Rethinking Bottlenecks in Safety Fine-Tuning of Vision Language Models
Journal:
arXiv
Published Date:
Jan 30, 2025
Abstract
Large Vision-Language Models (VLMs) have achieved remarkable performance
across a wide range of tasks. However, their deployment in safety-critical
domains poses significant challenges. Existing safety fine-tuning methods,
which focus on textual or multimodal content, fall short in addressing
challenging cases or disrupt the balance between helpfulness and harmlessness.
Our evaluation highlights a safety reasoning gap: these methods lack safety
visual reasoning ability, leading to such bottlenecks. To address this
limitation and enhance both visual perception and reasoning in safety-critical
contexts, we propose a novel dataset that integrates multi-image inputs with
safety Chain-of-Thought (CoT) labels as fine-grained reasoning logic to improve
model performance. Specifically, we introduce the Multi-Image Safety (MIS)

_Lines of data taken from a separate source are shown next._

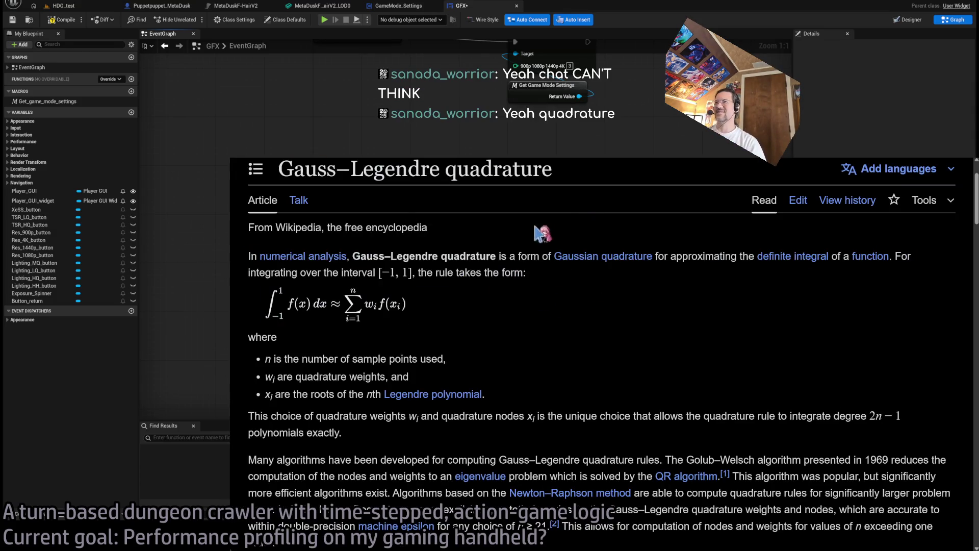
pyautogui.click(559, 341)
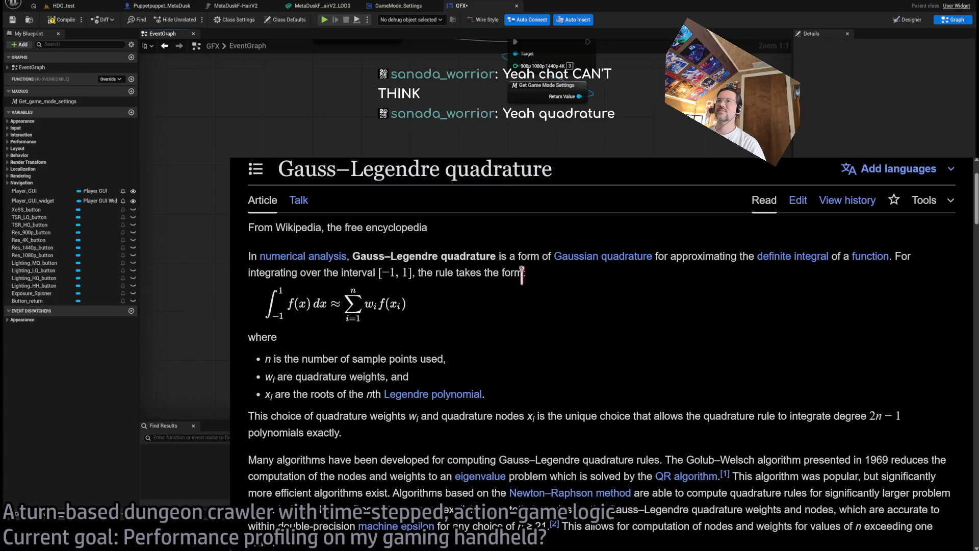
pyautogui.scroll(-1, 622, 328)
pyautogui.middleClick(597, 280)
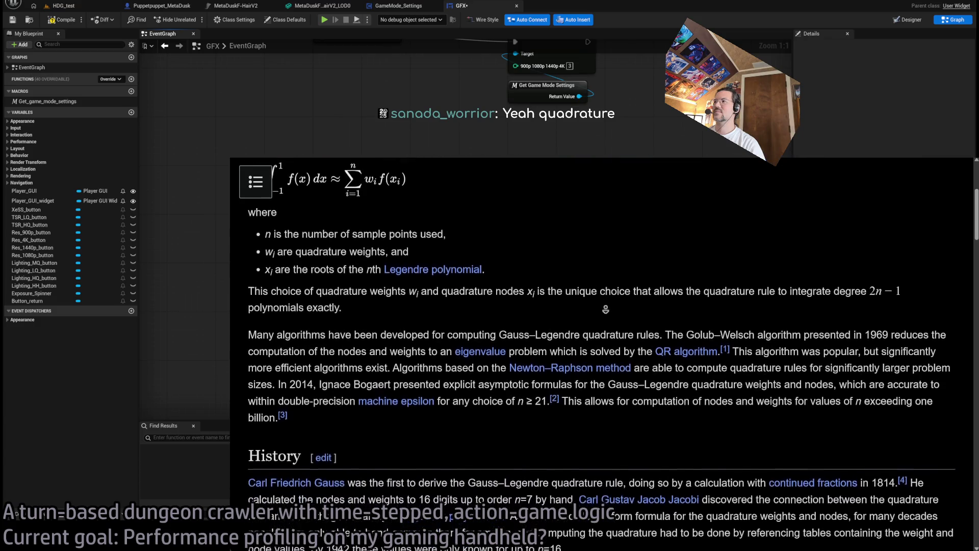
pyautogui.middleClick(607, 306)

dataset, an instruction-following dataset tailored for multi-image safety
scenarios, consisting of training and test splits. Our experiments demonstrate
that fine-tuning InternVL2.5-8B with MIS significantly outperforms both
powerful open-source models and API-based models in challenging multi-image
tasks requiring safety-related visual reasoning. This approach not only
delivers exceptional safety performance but also preserves general capabilities
without any trade-offs. Specifically, fine-tuning with MIS increases average
accuracy by 0.83% across five general benchmarks and reduces the Attack Success
Rate (ASR) on multiple safety benchmarks by a large margin.